If you, like me, see yourself among the Freaks, hello, you’re welcome. I hope I can provide an enjoyable skew on our shared troubles. If you find yourself identifying more with Cleo, well, I hope to persuade you otherwise, and please don’t poison anyone while you’re here. It would be nice if we did not get to the point where making you think you’re a chicken was justifiable. To get there she did poison one of us at their wedding party, which was a bit mean. And trash all of our stuff. And call him a baby. And kiss her co-conspirator in front of him. All that was mean, too. If you feel my thoughts are worth paying for, thank you so much, you are wonderful. I’m down for the intersectional struggle for a more equal society. If you are too, please consider taking us along. If we’re trying to build a non-patriarchal, non-white supremacist, non-heteronormative, non-cisnormative, non-oligarchy, classless society1, it’d be nice if we could flourish there too.

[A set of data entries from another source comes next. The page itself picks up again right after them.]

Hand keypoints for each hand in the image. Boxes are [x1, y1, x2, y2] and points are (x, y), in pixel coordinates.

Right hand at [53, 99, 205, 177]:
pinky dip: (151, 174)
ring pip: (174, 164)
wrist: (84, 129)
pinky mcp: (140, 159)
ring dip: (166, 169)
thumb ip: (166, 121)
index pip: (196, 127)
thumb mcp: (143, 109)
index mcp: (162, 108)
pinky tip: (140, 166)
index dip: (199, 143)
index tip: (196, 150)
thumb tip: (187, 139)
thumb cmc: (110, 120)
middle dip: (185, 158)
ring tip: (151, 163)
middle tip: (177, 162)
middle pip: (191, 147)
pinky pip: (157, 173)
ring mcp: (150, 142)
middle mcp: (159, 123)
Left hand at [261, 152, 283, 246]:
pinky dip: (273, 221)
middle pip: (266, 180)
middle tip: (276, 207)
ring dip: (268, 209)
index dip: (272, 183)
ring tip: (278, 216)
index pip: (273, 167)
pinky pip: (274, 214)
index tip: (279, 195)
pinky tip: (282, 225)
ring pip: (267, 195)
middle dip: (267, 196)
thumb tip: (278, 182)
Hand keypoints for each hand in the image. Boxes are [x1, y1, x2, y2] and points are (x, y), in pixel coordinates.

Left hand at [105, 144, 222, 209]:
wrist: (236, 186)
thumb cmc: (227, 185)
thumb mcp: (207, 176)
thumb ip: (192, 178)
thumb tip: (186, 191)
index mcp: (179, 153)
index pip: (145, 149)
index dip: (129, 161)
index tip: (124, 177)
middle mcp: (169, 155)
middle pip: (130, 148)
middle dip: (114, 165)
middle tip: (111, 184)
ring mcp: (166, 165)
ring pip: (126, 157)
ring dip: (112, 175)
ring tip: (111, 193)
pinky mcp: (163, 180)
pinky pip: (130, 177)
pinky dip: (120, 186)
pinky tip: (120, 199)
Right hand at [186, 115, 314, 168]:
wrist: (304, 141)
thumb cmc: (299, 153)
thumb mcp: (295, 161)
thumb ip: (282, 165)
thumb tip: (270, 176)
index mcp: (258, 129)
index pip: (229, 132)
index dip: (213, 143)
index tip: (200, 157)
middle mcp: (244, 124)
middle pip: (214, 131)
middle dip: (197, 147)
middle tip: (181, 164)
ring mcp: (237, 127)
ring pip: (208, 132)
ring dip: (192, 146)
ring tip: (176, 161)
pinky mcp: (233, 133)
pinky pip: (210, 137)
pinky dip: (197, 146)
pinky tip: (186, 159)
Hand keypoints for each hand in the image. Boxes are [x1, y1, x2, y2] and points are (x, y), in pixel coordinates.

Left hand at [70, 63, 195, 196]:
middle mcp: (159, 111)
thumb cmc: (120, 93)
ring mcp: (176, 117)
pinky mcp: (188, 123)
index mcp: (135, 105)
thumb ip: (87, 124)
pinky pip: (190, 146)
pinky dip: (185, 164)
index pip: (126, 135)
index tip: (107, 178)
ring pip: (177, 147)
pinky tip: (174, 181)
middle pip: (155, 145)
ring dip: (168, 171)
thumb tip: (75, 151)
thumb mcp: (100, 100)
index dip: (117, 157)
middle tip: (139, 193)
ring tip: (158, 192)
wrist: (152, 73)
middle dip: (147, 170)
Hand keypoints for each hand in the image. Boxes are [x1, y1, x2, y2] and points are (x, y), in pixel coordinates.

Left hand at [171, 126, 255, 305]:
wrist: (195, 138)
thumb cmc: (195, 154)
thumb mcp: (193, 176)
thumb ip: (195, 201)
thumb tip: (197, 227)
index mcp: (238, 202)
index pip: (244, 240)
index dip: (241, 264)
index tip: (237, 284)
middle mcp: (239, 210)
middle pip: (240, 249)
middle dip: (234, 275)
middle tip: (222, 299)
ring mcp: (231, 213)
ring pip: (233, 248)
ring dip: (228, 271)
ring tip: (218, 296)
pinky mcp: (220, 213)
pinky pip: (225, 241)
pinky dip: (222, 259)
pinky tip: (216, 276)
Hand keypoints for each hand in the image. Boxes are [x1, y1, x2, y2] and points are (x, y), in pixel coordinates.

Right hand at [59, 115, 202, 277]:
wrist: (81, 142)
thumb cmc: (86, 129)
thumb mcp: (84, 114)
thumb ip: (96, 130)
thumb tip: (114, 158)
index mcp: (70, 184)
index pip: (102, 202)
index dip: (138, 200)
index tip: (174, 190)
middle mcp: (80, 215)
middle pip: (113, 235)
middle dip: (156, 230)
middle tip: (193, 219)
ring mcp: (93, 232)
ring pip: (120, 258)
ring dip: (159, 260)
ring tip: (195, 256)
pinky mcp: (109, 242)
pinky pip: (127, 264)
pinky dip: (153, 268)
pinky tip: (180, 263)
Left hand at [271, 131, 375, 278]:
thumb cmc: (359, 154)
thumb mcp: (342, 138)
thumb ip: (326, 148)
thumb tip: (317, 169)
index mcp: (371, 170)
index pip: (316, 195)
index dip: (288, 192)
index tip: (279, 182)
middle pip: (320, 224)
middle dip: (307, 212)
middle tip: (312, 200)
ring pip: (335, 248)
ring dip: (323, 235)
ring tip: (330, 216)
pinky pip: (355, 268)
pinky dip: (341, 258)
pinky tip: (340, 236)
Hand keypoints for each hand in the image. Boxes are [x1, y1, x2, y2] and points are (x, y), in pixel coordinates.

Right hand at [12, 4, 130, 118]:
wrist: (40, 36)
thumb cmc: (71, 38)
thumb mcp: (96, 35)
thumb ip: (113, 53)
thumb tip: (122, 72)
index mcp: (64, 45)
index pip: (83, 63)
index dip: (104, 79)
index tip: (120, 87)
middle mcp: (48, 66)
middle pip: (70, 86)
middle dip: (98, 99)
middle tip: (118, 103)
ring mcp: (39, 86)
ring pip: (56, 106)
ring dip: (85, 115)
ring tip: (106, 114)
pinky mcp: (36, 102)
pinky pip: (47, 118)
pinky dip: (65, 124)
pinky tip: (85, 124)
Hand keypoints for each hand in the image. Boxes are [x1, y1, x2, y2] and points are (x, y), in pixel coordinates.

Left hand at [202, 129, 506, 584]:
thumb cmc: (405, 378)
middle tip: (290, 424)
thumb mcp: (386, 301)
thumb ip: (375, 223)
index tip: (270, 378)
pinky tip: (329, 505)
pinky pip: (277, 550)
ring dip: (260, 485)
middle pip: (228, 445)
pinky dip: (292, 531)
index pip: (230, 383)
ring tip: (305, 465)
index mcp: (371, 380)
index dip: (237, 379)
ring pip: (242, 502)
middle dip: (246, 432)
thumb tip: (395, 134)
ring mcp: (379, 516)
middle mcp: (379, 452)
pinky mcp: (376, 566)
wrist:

I will aim to be back with another post every two weeks.
Yours pseudonymously2,
Rotluchs
References
‘Spasticus Autisticus@The Paralympics London 2012’ (<<https://www.youtube.com/watch?v=RI9AI6VAimY>>) [Accessed 1/9/2024]
‘THE MURDER OF PEOPLE WITH DISABILITIES’, The United States Holocaust Memorial Museum, <<https://www.ushmm.org/collections/bibliography/people-with-disabilities>> [Accessed 31/5/2022]
Bogdan, Robert, Freak Show: Presenting Human Oddities for Amusement and Profit (London: University of Chicago Press, 1990)
Conlan, Tara, ‘Disability turns laughing matter in Channel 4 comedy show’, 2009, (<<https://www.theguardian.com/media/organgrinder/2009/nov/23/disability-channel-4-comedy>>) [Accessed 1/9/2024]
Cuddon, . A., rev. Preston, C. E., The Penguin Dictionary of Literary Terms and Literary Theory (London: Penguin, 1999)
Freaks (1932), on DVD
Please let me know if I’ve missed any.
There is still a chance that someone might hire me, so plausible deniability a la Private Eye seems sensible. My degree also means I know of “anonymuncule” as ‘A derogatory term for a petty type of anonymous writer. A mean, shifty writer who hides behind anonymity.’ [J. A. Cuddon, rev. C. E. Preston, The Penguin Dictionary of Literary Terms and Literary Theory (London: Penguin, 1999)] Let’s see how we go.